There are few better ways for farmers to relate to kids than by converting acres to football fields and cattle weight to cars.

Bonnie Penfold, a beef producer and teacher from Meandarra in Queensland’s Western Downs, is one of six farmers sharing their knowledge.

“For a lot of kids, this is the only opportunity they get to even connect with a farmer, to say they know or have heard or have met a farmer,” Ms Penfold said.

“Hopefully it’s enough of an opportunity to inspire them to want to go out and learn more about agriculture and become part of the industry.

The subjects are linked to the Australian curriculum, covering topics like farm technology, sustainable farming and beyond the farm.

Woman sitting on a cattle rail speaking with three girls.

Farmer and teacher Bonnie Penfold is one of the six farmers involved. (Supplied: Bonnie Penfold )

Kirsten Littlejohn, from Kimberlin Education, is in charge of bringing the smart farming virtual classrooms to fruition.

She said it was amazing to see it come to life.
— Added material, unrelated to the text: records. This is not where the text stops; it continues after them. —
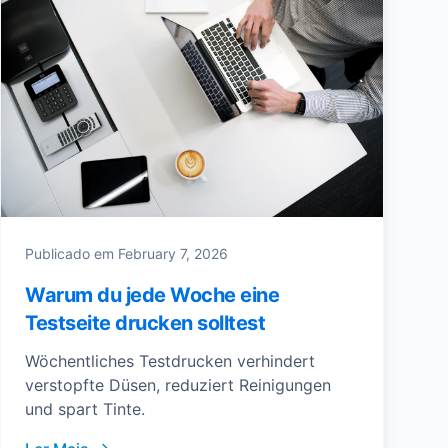
Publicado em
February 7, 2026
Warum du jede Woche eine
Testseite drucken solltest
Wöchentliches Testdrucken verhindert
verstopfte Düsen, reduziert Reinigungen
und spart Tinte.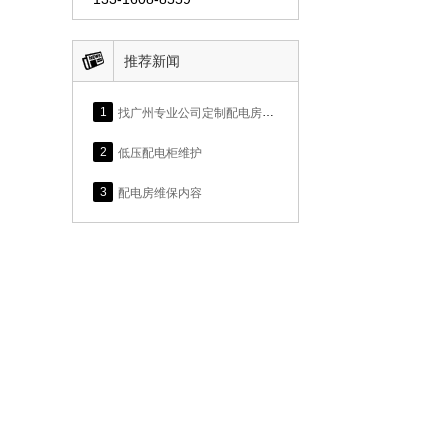

推荐新闻
1
找广州专业公司定制配电房维护服务，涉及具体维护内容参考本文
2
低压配电柜维护
3
配电房维保内容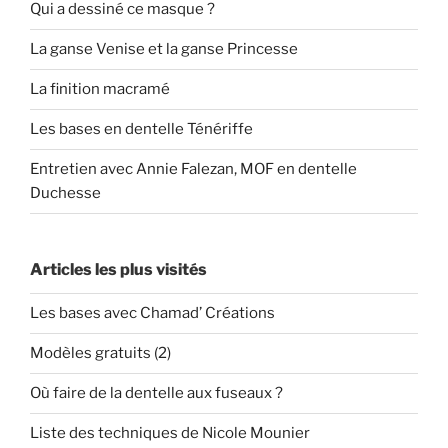
Qui a dessiné ce masque ?
La ganse Venise et la ganse Princesse
La finition macramé
Les bases en dentelle Ténériffe
Entretien avec Annie Falezan, MOF en dentelle
Duchesse
Articles les plus visités
Les bases avec Chamad’ Créations
Modèles gratuits (2)
Où faire de la dentelle aux fuseaux ?
Liste des techniques de Nicole Mounier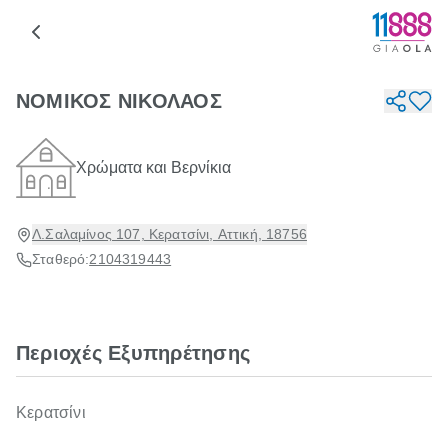
ΝΟΜΙΚΟΣ ΝΙΚΟΛΑΟΣ
Χρώματα και Βερνίκια
Λ.Σαλαμίνος 107, Κερατσίνι, Αττική, 18756
Σταθερό:
2104319443
Περιοχές Εξυπηρέτησης
Κερατσίνι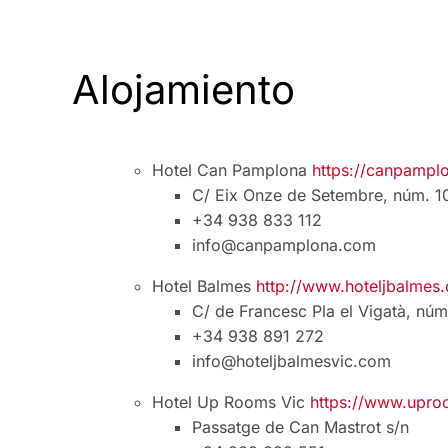
Alojamiento
Hotel Can Pamplona
https://canpampl
C/ Eix Onze de Setembre, núm. 1
+34 938 833 112
info@canpamplona.com
Hotel Balmes
http://www.hoteljbalmes
C/ de Francesc Pla el Vigatà, núm
+34 938 891 272
info@hoteljbalmesvic.com
Hotel Up Rooms Vic
https://www.upro
Passatge de Can Mastrot s/n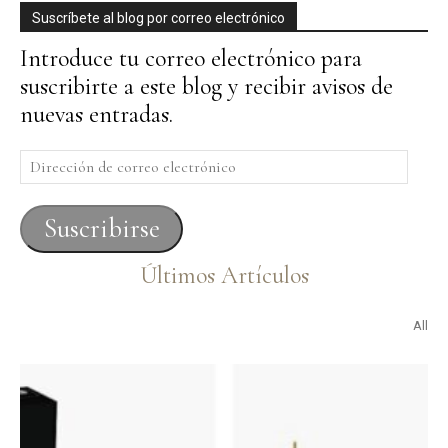
Suscríbete al blog por correo electrónico
Introduce tu correo electrónico para
suscribirte a este blog y recibir avisos de
nuevas entradas.
Dirección
de
correo
Suscribirse
electrónico
Últimos Artículos
All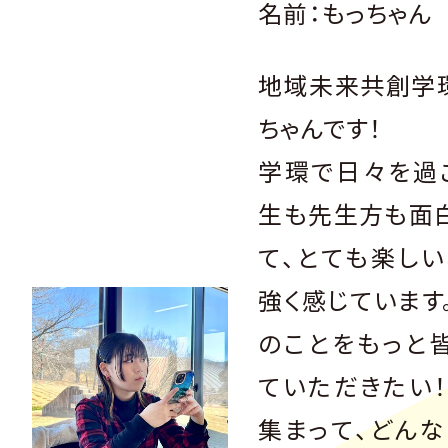
名前：もっちゃん
地域未来共創学環
ちゃんです！
学環で日々を過
生も先生方も面
て、とても楽し
強く感じています
のことをもっと
ていただきたい
集まって、どん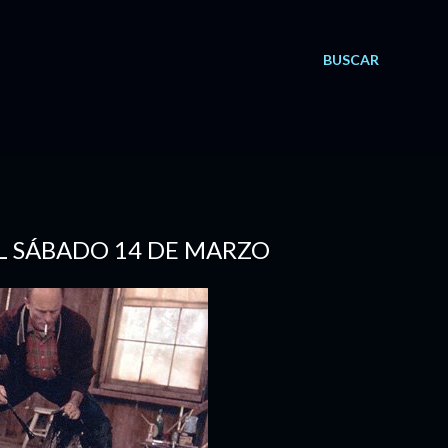
BUSCAR
EL SÁBADO 14 DE MARZO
“Many of these kids perhaps have never been to a farm or been to regional Australia,” Ms Littlejohn said.

“It allows them to ask their questions and find out where their food comes from.”

“We have identified a need for bringing and offering metro kids that farm experience, especially at the moment with much of the country in remote learning.”

Kids teaching kids

It’s not just the adults doing the teaching, either.

Ms Penfold’s students are putting their teacher hats on to show city kids what growing up on the land is like.

“It’ll be great for them to say that no, these kids don’t have a movie cinema, they just have 40,000 acres and lots of cows,” Ms Penfold said.

“It’s good to show the difference between the two.”

Teelba State School student Ruby had a strong opinion on why city kids should know about farm life.

“It’s important to know what it’s like to be on a farm, so if there was a big fire and they had to move to a farm they would know what it would be like,” she said.